Assignment =>
Count the lines in the records that contain the string "Limited", matching case exactly. Give only the number.
++++ Supplied records
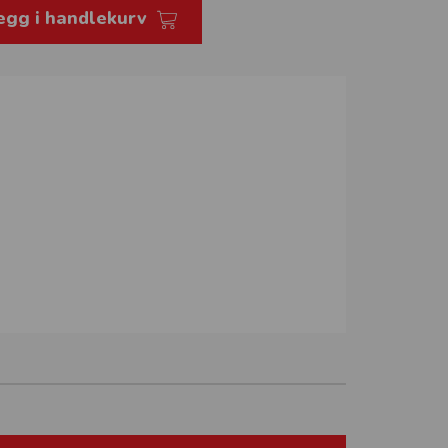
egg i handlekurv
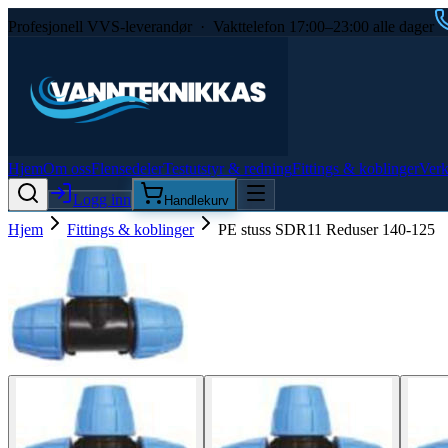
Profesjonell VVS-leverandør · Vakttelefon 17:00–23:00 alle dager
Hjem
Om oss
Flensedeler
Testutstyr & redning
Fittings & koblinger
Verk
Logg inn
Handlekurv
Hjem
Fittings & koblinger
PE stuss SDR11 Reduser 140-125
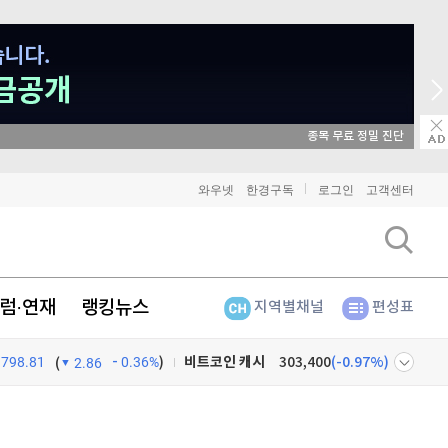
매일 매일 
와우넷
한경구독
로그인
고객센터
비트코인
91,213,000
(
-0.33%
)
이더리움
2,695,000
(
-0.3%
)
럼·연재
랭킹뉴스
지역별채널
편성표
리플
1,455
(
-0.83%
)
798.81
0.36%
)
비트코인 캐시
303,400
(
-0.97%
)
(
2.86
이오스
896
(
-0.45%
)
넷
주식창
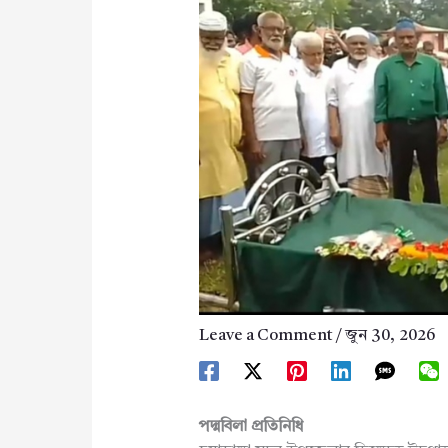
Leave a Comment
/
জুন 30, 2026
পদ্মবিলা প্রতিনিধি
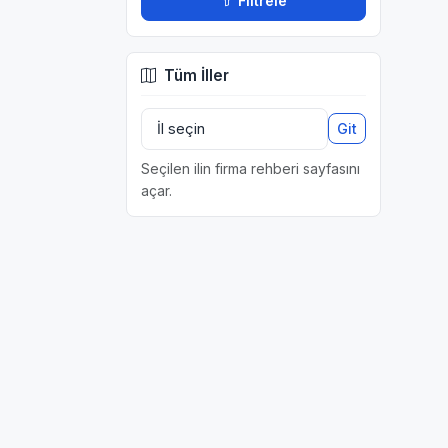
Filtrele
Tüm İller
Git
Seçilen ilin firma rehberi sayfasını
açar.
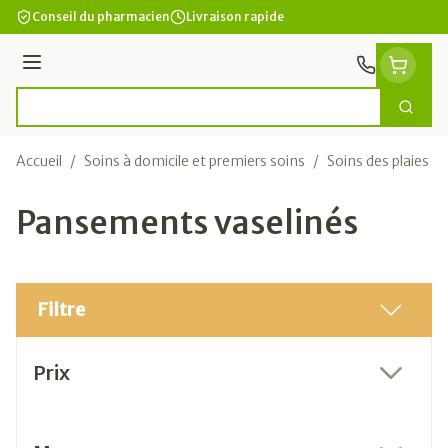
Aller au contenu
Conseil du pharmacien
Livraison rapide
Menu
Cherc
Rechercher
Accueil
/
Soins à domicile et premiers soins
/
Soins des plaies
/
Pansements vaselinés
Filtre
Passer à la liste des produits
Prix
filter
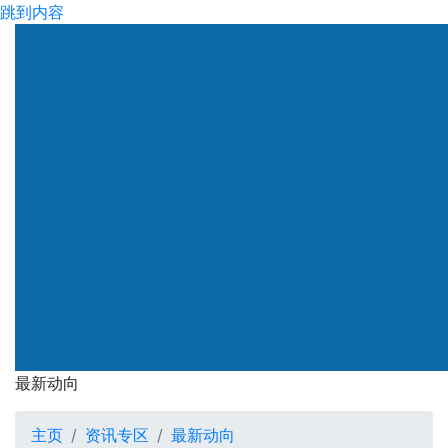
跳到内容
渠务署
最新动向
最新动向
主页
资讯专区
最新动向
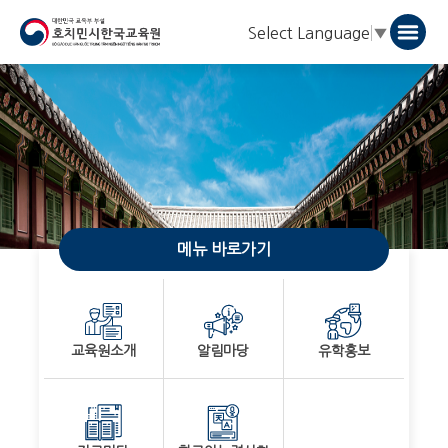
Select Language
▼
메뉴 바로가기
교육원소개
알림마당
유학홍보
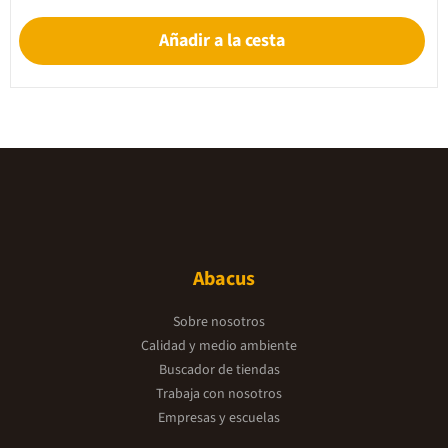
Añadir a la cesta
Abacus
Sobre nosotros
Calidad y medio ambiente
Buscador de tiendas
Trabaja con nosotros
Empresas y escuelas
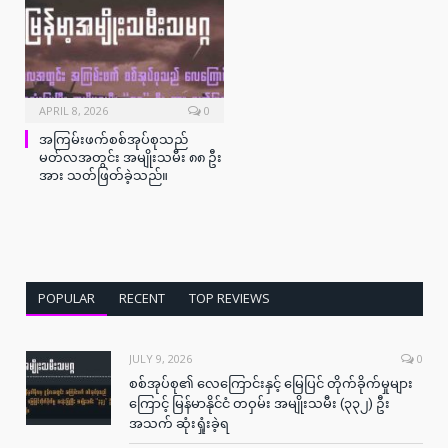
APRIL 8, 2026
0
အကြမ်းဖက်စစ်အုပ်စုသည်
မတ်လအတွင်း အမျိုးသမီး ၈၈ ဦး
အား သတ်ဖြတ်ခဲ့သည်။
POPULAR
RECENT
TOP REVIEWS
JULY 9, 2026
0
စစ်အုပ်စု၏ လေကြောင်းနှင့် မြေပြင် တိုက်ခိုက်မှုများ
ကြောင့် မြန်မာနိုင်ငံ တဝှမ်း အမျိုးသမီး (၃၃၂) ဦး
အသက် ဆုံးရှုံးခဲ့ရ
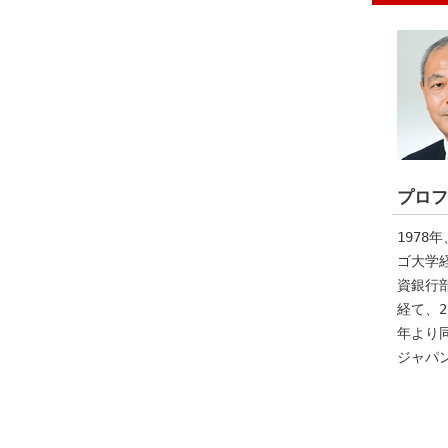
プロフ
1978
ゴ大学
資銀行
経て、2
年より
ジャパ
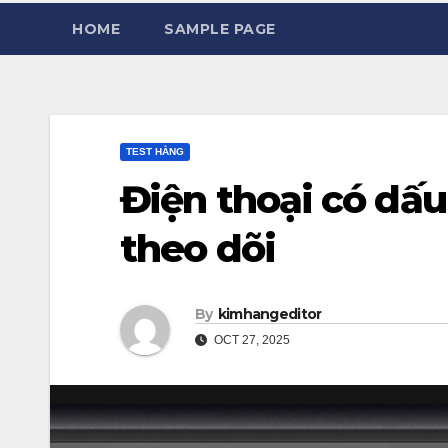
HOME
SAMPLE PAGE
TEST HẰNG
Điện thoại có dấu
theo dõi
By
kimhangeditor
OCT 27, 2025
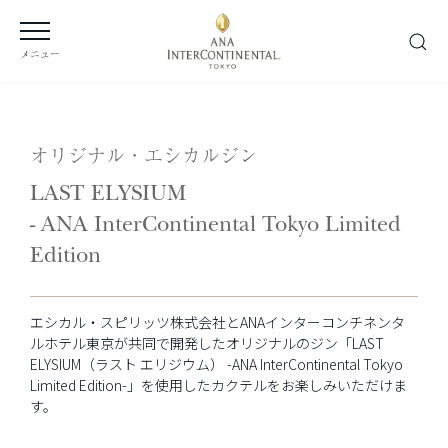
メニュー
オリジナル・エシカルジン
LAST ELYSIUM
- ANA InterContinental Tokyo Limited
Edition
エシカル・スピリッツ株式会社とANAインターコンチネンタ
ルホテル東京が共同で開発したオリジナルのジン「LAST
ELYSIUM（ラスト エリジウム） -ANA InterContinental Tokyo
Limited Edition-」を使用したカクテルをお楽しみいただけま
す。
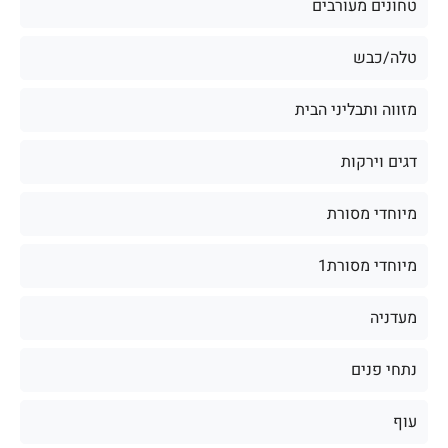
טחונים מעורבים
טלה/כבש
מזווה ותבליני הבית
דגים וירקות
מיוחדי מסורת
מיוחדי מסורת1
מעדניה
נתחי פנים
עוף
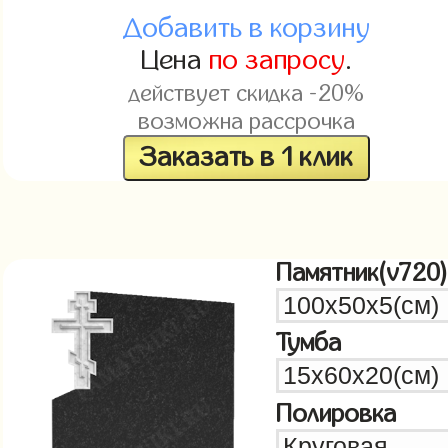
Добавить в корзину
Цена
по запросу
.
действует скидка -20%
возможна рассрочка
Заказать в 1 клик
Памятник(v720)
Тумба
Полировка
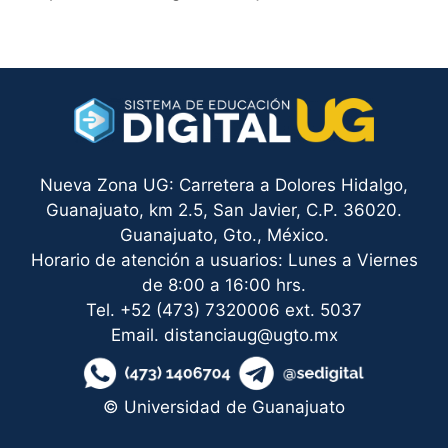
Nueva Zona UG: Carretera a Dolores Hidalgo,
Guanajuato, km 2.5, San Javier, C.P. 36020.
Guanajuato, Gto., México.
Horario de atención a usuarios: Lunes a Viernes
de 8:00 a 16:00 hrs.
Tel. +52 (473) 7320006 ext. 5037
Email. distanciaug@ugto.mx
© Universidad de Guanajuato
++++++++
++++ Supplied records
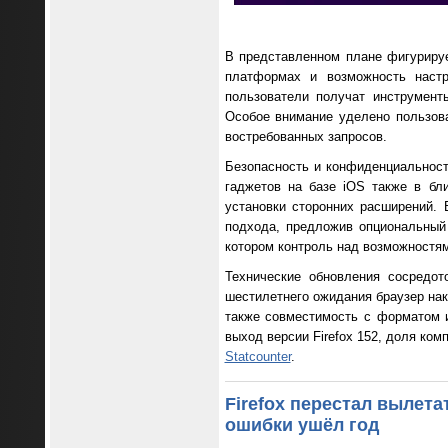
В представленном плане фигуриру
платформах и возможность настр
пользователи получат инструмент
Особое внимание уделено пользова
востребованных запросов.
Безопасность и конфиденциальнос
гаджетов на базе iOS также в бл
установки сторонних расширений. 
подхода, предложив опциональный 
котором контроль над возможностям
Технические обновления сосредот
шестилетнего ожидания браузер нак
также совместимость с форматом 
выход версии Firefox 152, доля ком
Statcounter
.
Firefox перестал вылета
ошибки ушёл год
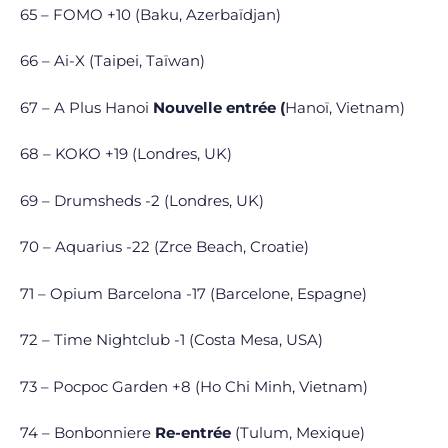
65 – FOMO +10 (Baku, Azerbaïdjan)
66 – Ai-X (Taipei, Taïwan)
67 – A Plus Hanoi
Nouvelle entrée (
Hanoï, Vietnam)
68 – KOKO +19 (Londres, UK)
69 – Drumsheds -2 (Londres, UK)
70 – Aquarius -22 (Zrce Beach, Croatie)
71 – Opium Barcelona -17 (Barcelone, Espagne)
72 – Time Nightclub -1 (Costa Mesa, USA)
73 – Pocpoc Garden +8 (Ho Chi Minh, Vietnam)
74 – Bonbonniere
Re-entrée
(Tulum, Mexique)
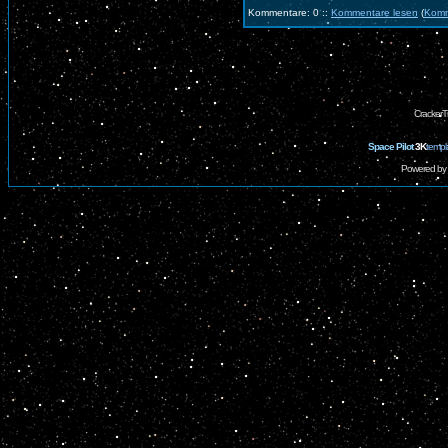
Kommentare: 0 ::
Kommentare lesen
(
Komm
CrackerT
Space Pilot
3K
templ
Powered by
++++++++
Solution for this task =>
2